Using clean hands, squish the flour and butter together, breaking up the butter into smaller pieces until the mixture resembles a rather shaggy coarse meal with a few pea-sized pieces of butter. Add the sour cream and a couple tablespoons of finely grated sharp cheddar cheese and stir with a fork until incorporated.

Gather the mixture with your hands and form a ball. Shape the ball into a disk. Sprinkle with a little flour, wrap in plastic wrap, and chill in the refrigerator for at least 30 minutes and up to a day ahead.

Preheat oven to 400°F (205°C).

Prepare a large bowl half filled with water. Squeeze the juice of half a lemon into the water adding the squeezed lemon too.

Peel, quarter, and core the apples, and place into the acidulated water. Remove the apple quarters, one at a time, from the water. Slice each apple quarter into 4 or 5 slices, lengthwise. Return the apple slices to the acidulated water.

When all apple quarters are sliced, drain them well. Place the apple slices back in the now empty bowl. Sprinkle with maple syrup and cinnamon and gently toss so that the apple slices are lightly coated with both. Add the corn starch and the lemon zest. Gently toss again.

On a clean, lightly floured, flat surface, place the disk of dough. Roll out with a rolling pin to an even thickness and about 14 inches wide.

Gently move the rolled out pastry dough to a parchment lined baking sheet. Starting from 2 inches from the perimeter of the pastry round, arrange the apple slices, side by side, in a circular pattern, filling the circle.

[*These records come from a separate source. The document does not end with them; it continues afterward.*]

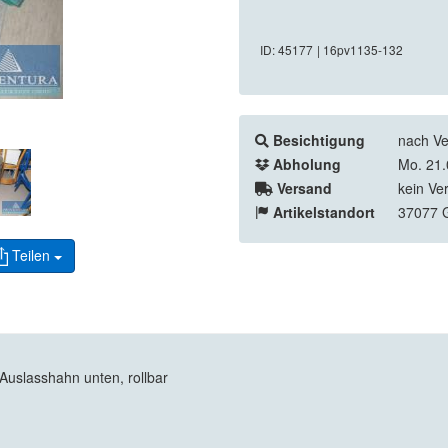
ID: 45177
| 16pv1135-132
Besichtigung
nach Ve
Abholung
Mo. 21.
Versand
kein Ve
Artikelstandort
37077 G
Teilen
Auslasshahn unten, rollbar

Sprinkle the top of the apples with grated cheddar cheese. Gently fold the dough up over the apple slices, forming pleats with the dough every few inches.

Place an egg in a small bowl with a teaspoon of water, beat with a fork or whisk until smooth. Use a pastry brush to brush the egg wash over just the exposed border of the dough. Sprinkle the egg washed crust with coarse sugar.

Bake for 10 to 15 minutes at 400°F until the galette begins to brown Then lower the temperature to 375°F and bake for another 15 to 20 minutes until the apples are cooked through and the crust is nicely browned.

Cool until just slightly warm before serving. Good with vanilla bean ice cream!